The Curse of Ddimensionality
Last updated
Last updated
In machine learning we are frequently dealing with data sets of high dimensionality: i.e., data sets with large numbers of variables. This can lead to the problem of the curse of dimensionality, which was first formulated by the mathematician Richard Bellman.
Consider a data set where, without loss of generality, we can assume that all data have been scaled to lie in the interval [0,1]. If we have p variables, the data lie in a hypercube of p dimensions. Assume the data are distributed evenly over the hypercube.
Now consider how much of the data are located close to each other, i.e., within a unit sphere, as illustrated below for two dimensions:
The circle encloses about 79% of the area, or, in other words, about 79% of the data points lie closer to the center than the edges.
Now consider three dimensions, where we have a sphere embedded within a cube. The sphere encloses only 52% of the data points. Even if we are dealing with only 10 dimensions, more than 99.7% of the data will lie in the “corners” rather than near the center.
As the dimensionality increases, more and more of the data lie in the “corners” of the hypercube. What this means is that when fitting models with high-dimensionality, more of the data points will lie near the edges, and therefore we will be extrapolating from data points rather than interpolating between them.
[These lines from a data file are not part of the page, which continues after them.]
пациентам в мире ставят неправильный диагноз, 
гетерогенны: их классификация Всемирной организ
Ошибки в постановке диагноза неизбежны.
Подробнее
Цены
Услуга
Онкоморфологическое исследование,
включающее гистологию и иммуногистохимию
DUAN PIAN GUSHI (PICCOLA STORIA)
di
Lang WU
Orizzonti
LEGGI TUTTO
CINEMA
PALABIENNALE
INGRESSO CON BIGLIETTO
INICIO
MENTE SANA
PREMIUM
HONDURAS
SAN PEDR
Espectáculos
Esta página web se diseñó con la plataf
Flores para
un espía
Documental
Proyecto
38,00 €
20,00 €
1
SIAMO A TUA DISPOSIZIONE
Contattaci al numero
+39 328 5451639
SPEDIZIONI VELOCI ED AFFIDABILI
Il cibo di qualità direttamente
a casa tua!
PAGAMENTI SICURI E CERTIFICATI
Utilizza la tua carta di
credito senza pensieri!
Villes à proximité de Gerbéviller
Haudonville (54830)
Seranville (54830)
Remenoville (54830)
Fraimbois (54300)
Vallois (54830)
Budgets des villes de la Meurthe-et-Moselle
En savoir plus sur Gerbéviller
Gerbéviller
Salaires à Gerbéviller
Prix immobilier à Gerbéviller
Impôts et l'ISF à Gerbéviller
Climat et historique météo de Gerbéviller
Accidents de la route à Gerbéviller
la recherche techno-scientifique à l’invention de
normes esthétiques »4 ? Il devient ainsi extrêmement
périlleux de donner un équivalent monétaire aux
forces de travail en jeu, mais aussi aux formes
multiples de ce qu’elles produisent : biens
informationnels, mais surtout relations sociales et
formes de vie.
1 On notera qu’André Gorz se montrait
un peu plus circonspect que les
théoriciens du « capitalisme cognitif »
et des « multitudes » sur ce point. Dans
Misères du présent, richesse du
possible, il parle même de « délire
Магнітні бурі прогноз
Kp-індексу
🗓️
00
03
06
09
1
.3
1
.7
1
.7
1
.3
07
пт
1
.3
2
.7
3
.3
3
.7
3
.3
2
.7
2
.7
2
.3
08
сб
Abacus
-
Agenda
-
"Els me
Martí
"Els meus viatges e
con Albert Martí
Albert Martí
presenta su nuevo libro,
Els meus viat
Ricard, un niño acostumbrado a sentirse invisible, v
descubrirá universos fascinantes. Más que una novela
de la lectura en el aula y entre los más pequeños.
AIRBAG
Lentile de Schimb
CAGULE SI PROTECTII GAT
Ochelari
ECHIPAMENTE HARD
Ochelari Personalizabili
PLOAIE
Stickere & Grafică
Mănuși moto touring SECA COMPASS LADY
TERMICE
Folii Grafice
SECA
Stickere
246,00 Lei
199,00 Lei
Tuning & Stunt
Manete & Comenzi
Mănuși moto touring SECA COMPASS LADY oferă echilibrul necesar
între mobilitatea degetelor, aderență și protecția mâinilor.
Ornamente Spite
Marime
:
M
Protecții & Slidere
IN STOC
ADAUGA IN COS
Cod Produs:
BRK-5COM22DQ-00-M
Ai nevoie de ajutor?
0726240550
Put another way, the required number of data points required to adequately cover the range of possible values goes up exponentially with the number of dimensions.
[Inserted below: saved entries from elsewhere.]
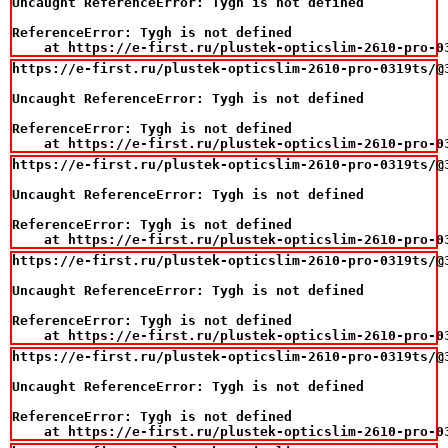
Uncaught ReferenceError: Tygh is not defined

ReferenceError: Tygh is not defined

    at https://e-first.ru/plustek-opticslim-2610-pro-0
https://e-first.ru/plustek-opticslim-2610-pro-0319ts/@3
Uncaught ReferenceError: Tygh is not defined

ReferenceError: Tygh is not defined

    at https://e-first.ru/plustek-opticslim-2610-pro-0
https://e-first.ru/plustek-opticslim-2610-pro-0319ts/@3
Uncaught ReferenceError: Tygh is not defined

ReferenceError: Tygh is not defined

    at https://e-first.ru/plustek-opticslim-2610-pro-0
https://e-first.ru/plustek-opticslim-2610-pro-0319ts/@3
Uncaught ReferenceError: Tygh is not defined

ReferenceError: Tygh is not defined

    at https://e-first.ru/plustek-opticslim-2610-pro-0
https://e-first.ru/plustek-opticslim-2610-pro-0319ts/@3
Uncaught ReferenceError: Tygh is not defined

ReferenceError: Tygh is not defined

    at https://e-first.ru/plustek-opticslim-2610-pro-0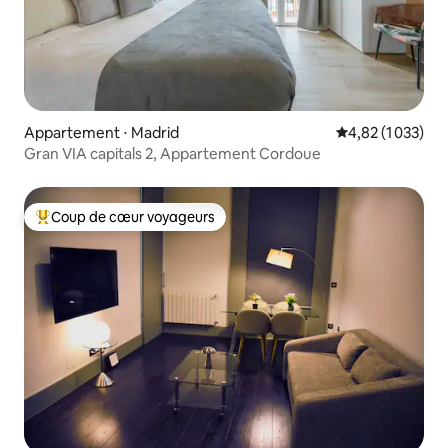
Appartement ⋅ Madrid
Évaluation moyen
4,82 (1 033)
Gran VIA capitals 2, Appartement Cordoue
Coup de cœur voyageurs
Coups de cœur voyageurs les plus appréciés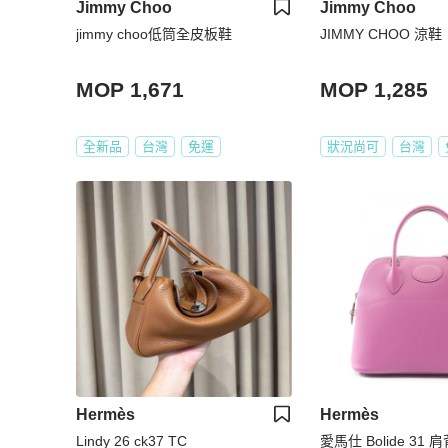
Jimmy Choo
Jimmy Choo
jimmy choo低筒全皮板鞋
JIMMY CHOO 涼鞋
MOP 1,671
MOP 1,285
全新品
台灣
免運
狀況尚可
台灣
Hermès
Hermès
Lindy 26 ck37 TC
愛馬仕 Bolide 31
What this means is that high-dimensionality data present some difficult problems for building predictive models. Hence, dimensionality reduction is often a key goal in developing predictive models in machine learning.
The problem of the curse of dimensionality is somewhat ameliorated by the fact that in many practical problems, the data often lie on a manifold of fewer dimensions. Hence, the problem of dimensionality reduction often reduces to that of finding an appropriate description of the lower-dimensional manifold that encloses the data.